I find your argument for empathy in these conversations to be particularly compelling, especially as applied to those with whom we have the most profound disagreements. It is useful, I would contend, to think of racism not as a description of a state of being in which individuals themselves are characterized as intrinsically racist or not, but as a description of actions and their effects. Applied to an individual, the term racist is a powerful moral condemnation with few analogues, and it will generally shut down all conversation and dialogue. There are exceptions, but as a general rule we do not know what is truly in the hearts of people with whom we disagree, even when their actions are unmistakably racist in their effect.

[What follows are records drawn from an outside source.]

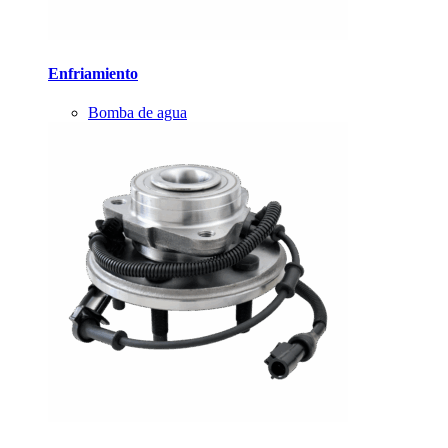
Enfriamiento
Bomba de agua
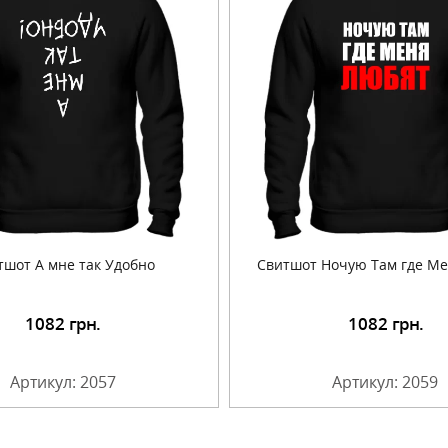
тшот А мне так Удобно
Свитшот Ночую Там где М
1082
грн.
1082
грн.
Подробнее
Подробнее
Артикул: 2057
Артикул: 2059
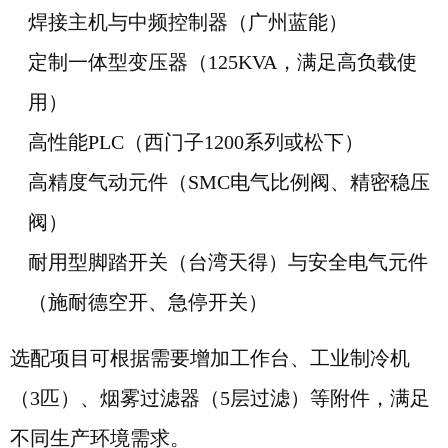
焊接主机与中频控制器（广州蓝能）
定制一体型变压器（125KVA，满足高负载使
用）
高性能PLC（西门子1200系列或松下）
高精度气动元件（SMC电气比例阀、精密稳压
阀）
耐用型脚踏开关（台湾天得）与安全电气元件
（施耐德空开、急停开关）
选配项目可根据需要增加工作台、工业制冷机
（3匹）、烟雾过滤器（5层过滤）等附件，满足
不同生产环境需求。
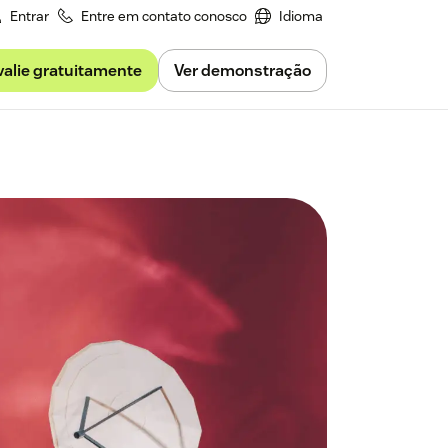
Entrar
Entre em contato conosco
Idioma
valie gratuitamente
Ver demonstração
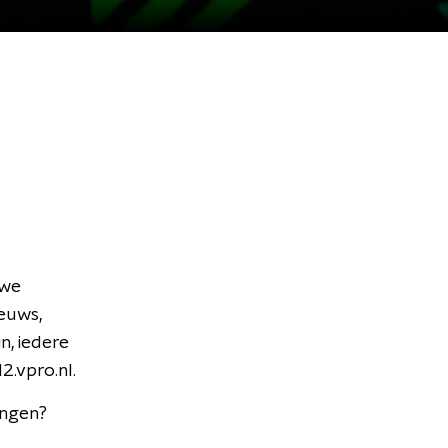
uwe
ieuws,
n, iedere
2.vpro.nl.
angen?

So why not judge the action and seek to change it, rather than condemn the person?

Equally important, we have all been shaped by a culture and society in which racism is deeply embedded and engrained in everything from our notions of physical beauty and strength to our ideas of intellectual competence and social maturity. All of us—people of color, as well as whites—carry with us implicit, unconscious biases that are racist in their impact: It could not be otherwise, given the history of our nation. (For an overview of the science on implicit bias, see this report by Ohio State’s Kirwan Institute for the Study of Race & Ethnicity.) Focusing on the action allows all of us to do the hard, continuous work of overcoming those biases and changing the fabric of our culture and society. And it reminds us that it is work we must all do.

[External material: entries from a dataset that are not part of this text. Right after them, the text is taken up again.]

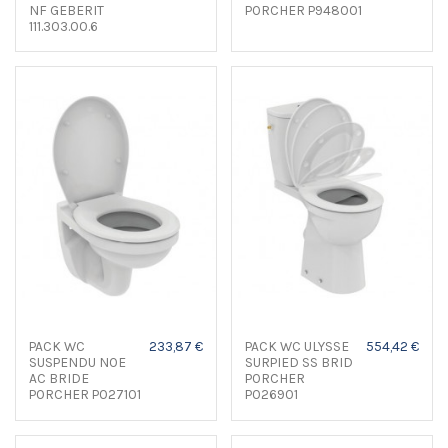
NF GEBERIT
PORCHER P948001
111.303.00.6
PACK WC
233,87 €
PACK WC ULYSSE
554,42 €
SUSPENDU NOE
SURPIED SS BRID
AC BRIDE
PORCHER
PORCHER P027101
P026901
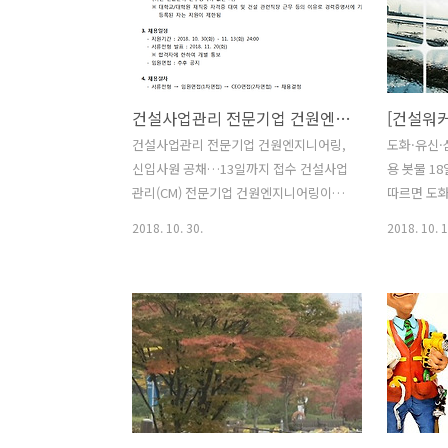
소지자 및 석·박사 학위 소지자는 우대한
Study,
다. 전형절차는 서류전형, 인적성검사, 실
복합개발사
무면접, 건강검진 순으로 6월2일까지 회
설계관리 유
사 채용 홈페이지에서 온라인 입사지원하
/ 경력사원
건설사업관리 전문기업 건원엔지니어링, 신입사원 공채
면 된다.
기시공 등이
채용 홈페
건설사업관리 전문기업 건원엔지니어링,
도화·유신·
된다. 자격
신입사원 공채…13일까지 접수 건설사업
용 봇물 1
공동주택 
관리(CM) 전문기업 건원엔지니어링이
따르면 도화
증 보유자 
2019년 대졸 신입사원 공채에 나선다. 건
니어링 등이
2018. 10. 30.
2018. 10. 1
설취업포털 건설워커(대표 유종현)는 건
다. 도화
원엔지니어링이 11월 13일까지 2019년
다. 모집분야
도 정기 신입사원 모집을 시작한다고 밝
계, 전기, 
혔다. 모집직무는 건설사업관리자(CMr)
해외, 행정
이며, 관련전공은 건축이다. 건원엔지니
며 이달 2
어링 홈페이지 해당 채용공고에서 온라인
서 입사지원
입사지원하면 된다. 지원자격은 ▲정규 4
사원 뽑는다
년제 대학 졸업자(2019년 2월 졸업예정
환경, 조경
자 포함) ▲건축기사 이상 자격증 소지자
31일까지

Beyond the classroom, educators and their unions need to exercise leadership in society on issues of race. It is important, Deb, that teachers’ unions have been prepared to step up in the wake of these deaths and the failures of the legal system to provide justice. Both Randi Weingarten of the American Federation of Teachers and Lily Eskelsen García of the National Education Association have issued statements condemning the failures of our criminal justice system in the killings of unarmed African-American boys and men. Randi was arrested in nonviolent civil disobedience in New York City after the grand jury decision in the Eric Garner case, as she joined a group of progressive rabbis in blocking traffic on the West Side Highway. This coming Saturday, Dec. 13, teacher unionists from along the East Coast and Midwest will be joining the families of Trayvon Martin, Michael Brown, and Eric Garner in a national march in Washington for Justice for All. The event starts at 10:30 a.m. at Freedom Plaza at Pennsylvania Avenue and 14th Street NW and will end at Pennsylvania and 3rd Street NW.

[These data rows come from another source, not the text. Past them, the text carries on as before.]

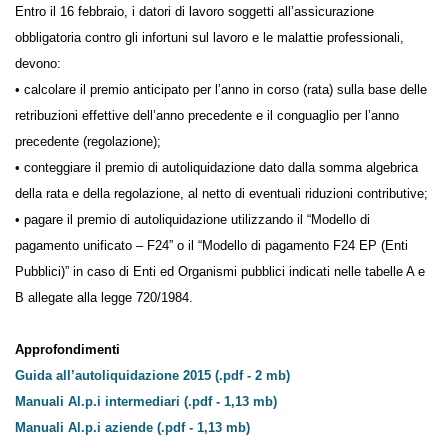
Entro il 16 febbraio, i datori di lavoro soggetti all’assicurazione
obbligatoria contro gli infortuni sul lavoro e le malattie professionali,
devono:
• calcolare il premio anticipato per l’anno in corso (rata) sulla base delle
retribuzioni effettive dell’anno precedente e il conguaglio per l’anno
precedente (regolazione);
• conteggiare il premio di autoliquidazione dato dalla somma algebrica
della rata e della regolazione, al netto di eventuali riduzioni contributive;
• pagare il premio di autoliquidazione utilizzando il “Modello di
pagamento unificato – F24” o il “Modello di pagamento F24 EP (Enti
Pubblici)” in caso di Enti ed Organismi pubblici indicati nelle tabelle A e
B allegate alla legge 720/1984.
Approfondimenti
Guida all’autoliquidazione 2015 (.pdf - 2 mb)
Manuali Al.p.i intermediari (.pdf - 1,13 mb)
Manuali Al.p.i aziende (.pdf - 1,13 mb)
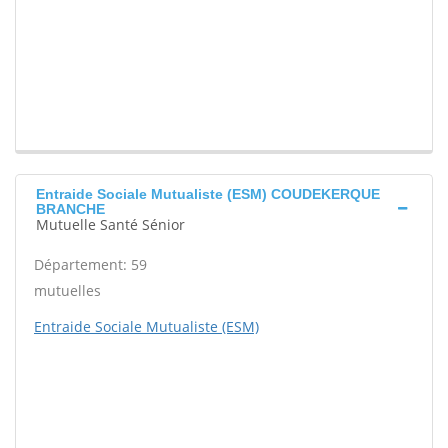
Entraide Sociale Mutualiste (ESM) COUDEKERQUE
BRANCHE
Mutuelle Santé Sénior
Département: 59
mutuelles
Entraide Sociale Mutualiste (ESM)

This profile has earned teachers’ unions the enmity of those who would stand in the way of change of these issues. Most recently and remarkably, the former New York City mayor and unsuccessful Republican presidential candidate, Rudy Giuliani, announced that “teacher unions,” along with “left wing politicians,” and “black fathers” were the ones really to “blame” for Eric Garner’s death. Provided later opportunities to amend this statement, Giuliani doubled down on it. Teachers’ unions are certainly no stranger to assaults from the right, but there is an element of the politically surreal at work in Giuliani’s lines that has few matches. Such attacks are a badge of honor, a sign that in this struggle for justice, teachers and their unions are where we need to be.

Leo

Leo Casey is the executive director of the Albert Shanker Institute, a policy and research think tank affiliated with the American Federation of Teachers. For 27 years, he worked in the New York City public high schools, where he taught high school social studies. For six years, he served as the vice president for academic high schools for New York City’s teachers’ union, the United Federation of Teachers.